Despite the fact that by the year 1900, high voltage alternating current transmisson and distribution was firmly established and three-phase distribution was being adopted in the United States, in Europe, and in the United Kingdom on an ever-increasing scale, there was still interest in the high voltage direct or continuous current system. This has been pioneered by Professor Thury on the Continent since the first installation, under his direction, in Italy in 1889 by the Society Acquedotto de Ferrari-Gallieri. This initial installation comprised a 75 mile circuit capable of transmitting some 630 kW at a 'pressure' of 14,000 volts. The introduction of high voltage d.c. as opposed to low voltage d.c., supported by Edison and others slightly earlier in the era, was to culminate in the Moutiers-Lyon System, erected in 1906.

In a paper presented before the Institution of Electrical Engineers in March 1907, J. S. Highfield, then a member of the Council and later to become President, gave a comprehensive account of the Thury System and compared it with the corresponding three-phase a.c. system. From the results of many tests, he concluded that a direct current pressure of at least twice as great as an alternating current pressure may be used on the same overhead line insulators and on the same underground cable. The direct current system worked on the equivalent of a three-wire system, the middle point of the system being connected to earth so that one line was operating at a pressure above earth and the other at a pressure below. In this way, and using the same insulation, the effective direct current pressure could be doubled. [...]

Protective Systems and Limitations of Solid Type Cables

[...] Solid type cables with screened cores proved eminently satisfactory at 33 kV, and were used, despite the fact that they were very much more expensive than overhead lines, to run power transmission systems underground in the vicinityof large towns. As the demands upon the supply system increased, higher and higher transmission voltages were adopted. With overhead lines, no serious problems were introduced, but with underground cables the use of voltages of the order of from 40 to 60 kV imposed a severe strain upon them. A strain for which they were not designed. Another limitation was the fact that cables, by virtue of their large capacitance, took the full force of any voltage surges induced in the overhead by lightning, and the resulting induced over-voltages resulted in frequent breakdowns. [...]

Telephone Cables

Following the invention of the telephone by Alexander Graham Bell, who patented his invention in 1876, the first telephone company in the United Kingdom was formed in 1878. This was registered on the 14th June as the Telephone Company Limited (Bell's Patents). The choice of telephone cables was initially limited to the already available gutta percha insulated wires which had been used so successfully for telegraph purposes from about 1848 onwards, but while gutta percha possessed good insulating properties, particularly under moist conditions, the dielectric constant of the material, 4.43, resulting in some distortion of the speech waveform, and in consequence, bare wires supported on insulators from poles were found to be superior. A speech-carrying wave is the resultant of the simultaneous transmission of a great many intermittent trains of waves of frequencies varying from about 50 Hz to 3000 Hz. Because of the complexity of the waveform, any considerable length of gutta percha insulated wire in the circuit would mutilate and distort it to such an extent that the reproduction of intelligible speech would be prevented. Short lengths of such insulated wire could be used where underground transmission was essential. [...]

As mentioned above, the use of telegraph cables for telephony could only be regarded as expident in cases where undergrounding was imperative. The distortion of speech due to the high permittivity of the dielectric could be overcome by the use of bare wires and, in consequence, the early growth of the telephone service in this country was provided for almost exclusively by the use of overhead wires, and this, together with the early electric light distribution system which was similarly disposed, did nothing to enhance the skyline in the larger towns and cities. This was not only the situation in the United Kingdom; in America also, overhead wiring was a problem, as is evidenced by the contribution of W. H. Preece (later Sir William Preece) to a discussion on Underground wires, the subject of a paper presented by W. M. Callender in America in 1884.

** Data **
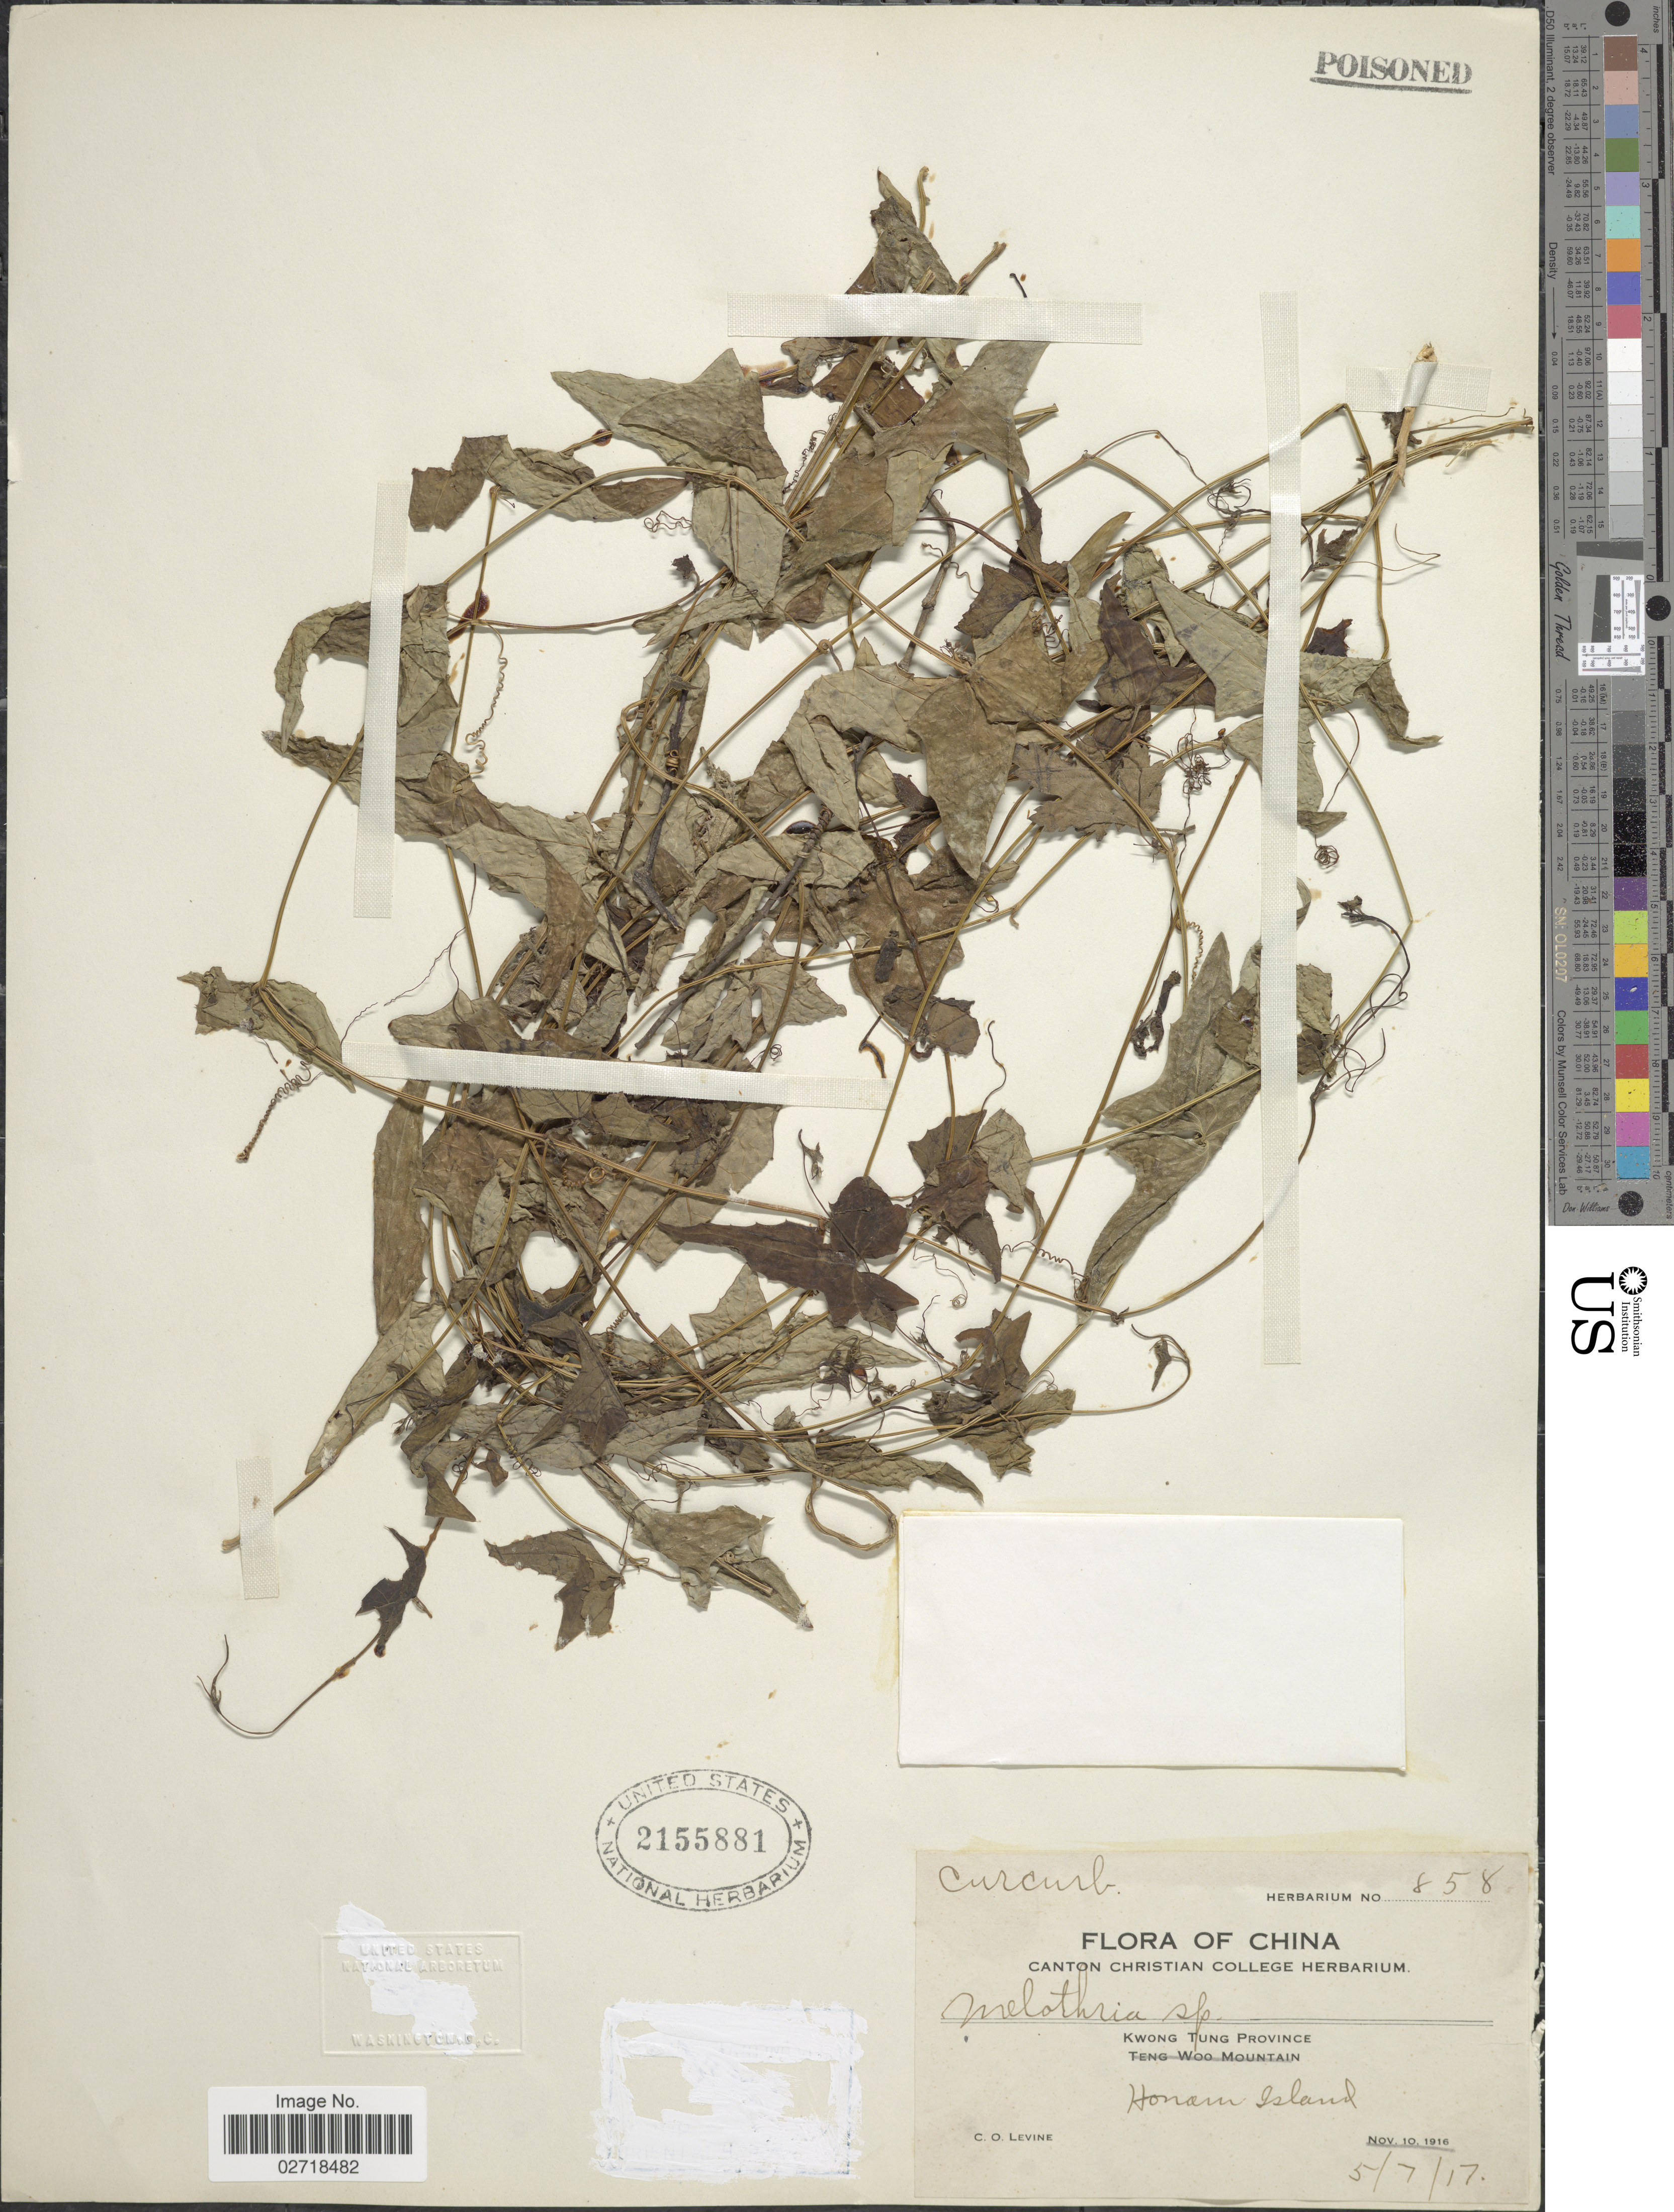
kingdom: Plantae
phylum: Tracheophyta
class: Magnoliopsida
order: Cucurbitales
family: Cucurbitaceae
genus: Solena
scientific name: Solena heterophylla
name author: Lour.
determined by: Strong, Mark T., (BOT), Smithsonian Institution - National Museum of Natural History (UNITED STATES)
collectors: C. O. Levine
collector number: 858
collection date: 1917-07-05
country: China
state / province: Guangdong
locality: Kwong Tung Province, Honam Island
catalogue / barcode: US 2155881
==
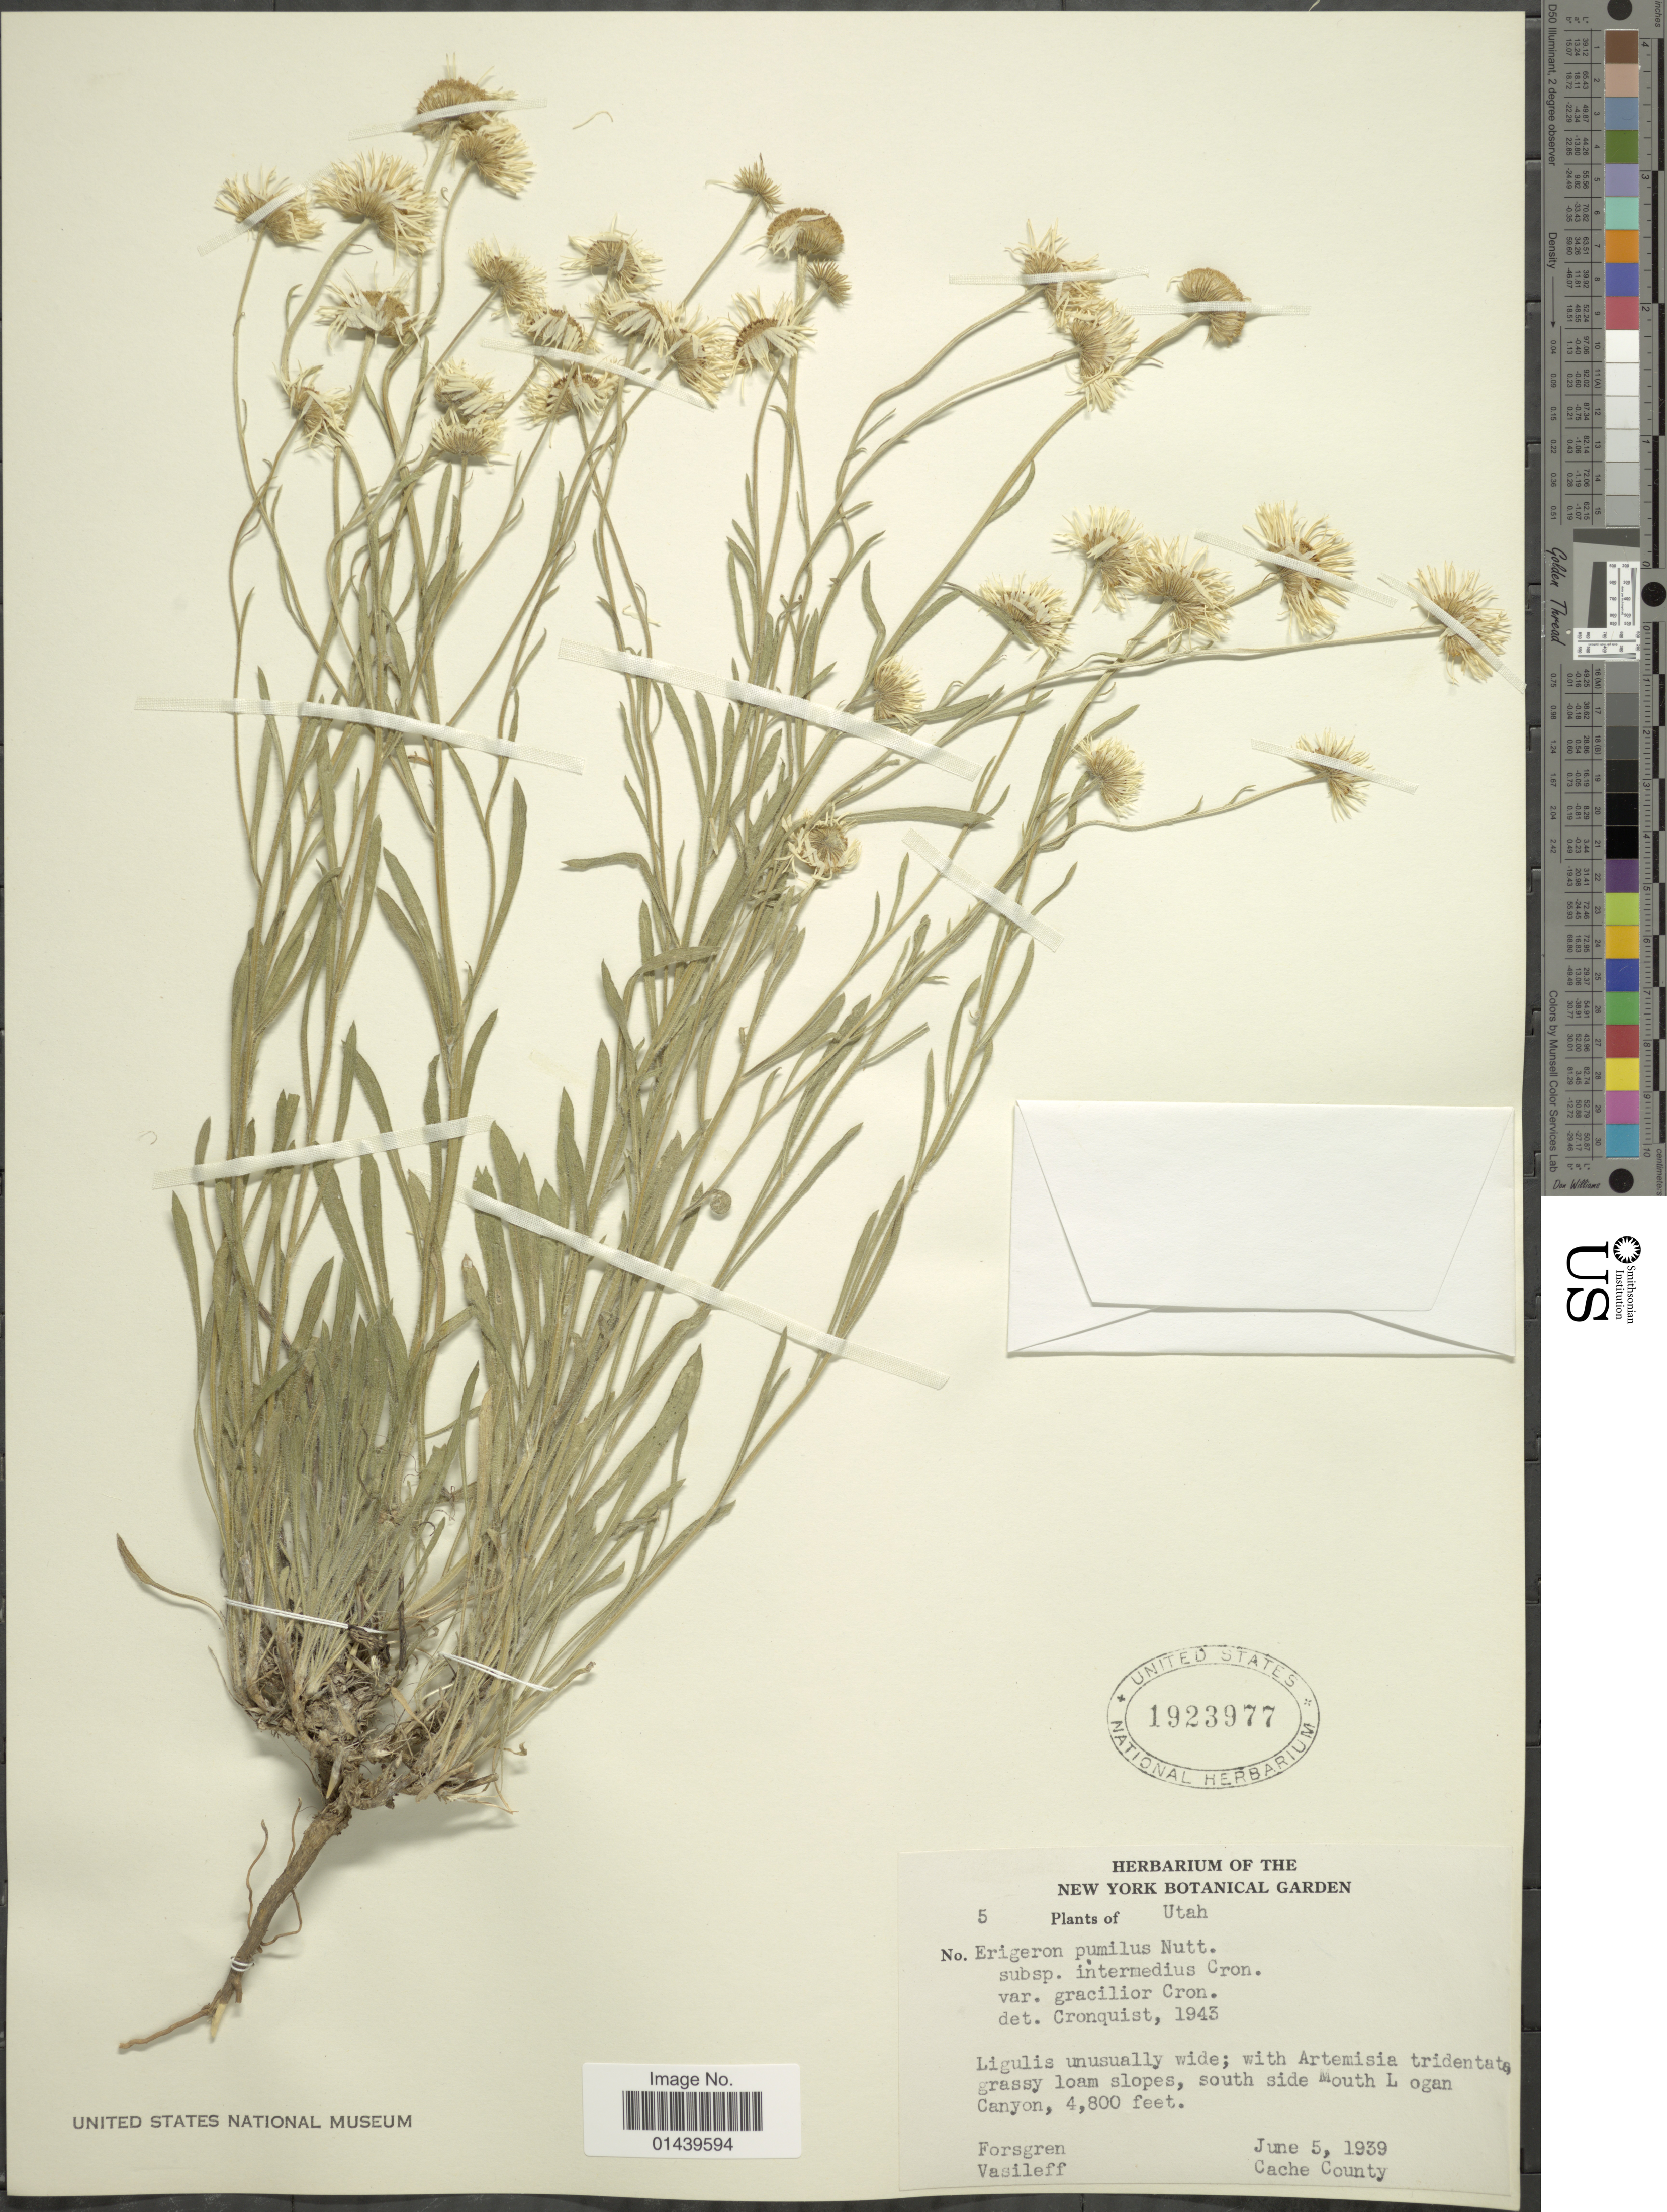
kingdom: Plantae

** Things to do **
A. Answer these questions from the text on electric cables:
(i) In what country and year was Professor Thury's first high voltage direct current installation made?
(ii) At what voltage did solid type cables with screened cores prove eminently satisfactory?
(iii) On what date was the Telephone Company Limited (Bell's Patents) registered?
B. Print the passage of the text on electric cables that begins at the words "As mentioned above, the" and stops after "America in 1884.".
C. In one to three sentences, explain why the text on electric cables says bare wires on poles were found superior to gutta percha insulated wires for telephone use.
The material placed after the text comes from a separate source.

** List of solutions **
A.
(i) Italy, 1889
(ii) 33 kV
(iii) 14th June 1878

B.
As mentioned above, the use of telegraph cables for telephony could only be regarded as expident in cases where undergrounding was imperative. The distortion of speech due to the high permittivity of the dielectric could be overcome by the use of bare wires and, in consequence, the early growth of the telephone service in this country was provided for almost exclusively by the use of overhead wires, and this, together with the early electric light distribution system which was similarly disposed, did nothing to enhance the skyline in the larger towns and cities. This was not only the situation in the United Kingdom; in America also, overhead wiring was a problem, as is evidenced by the contribution of W. H. Preece (later Sir William Preece) to a discussion on Underground wires, the subject of a paper presented by W. M. Callender in America in 1884.

C. Gutta percha has a dielectric constant of 4.43, which distorted the complex speech waveform. Over any considerable length of insulated wire, this distortion was severe enough to prevent intelligible speech. Bare wires avoided the problem.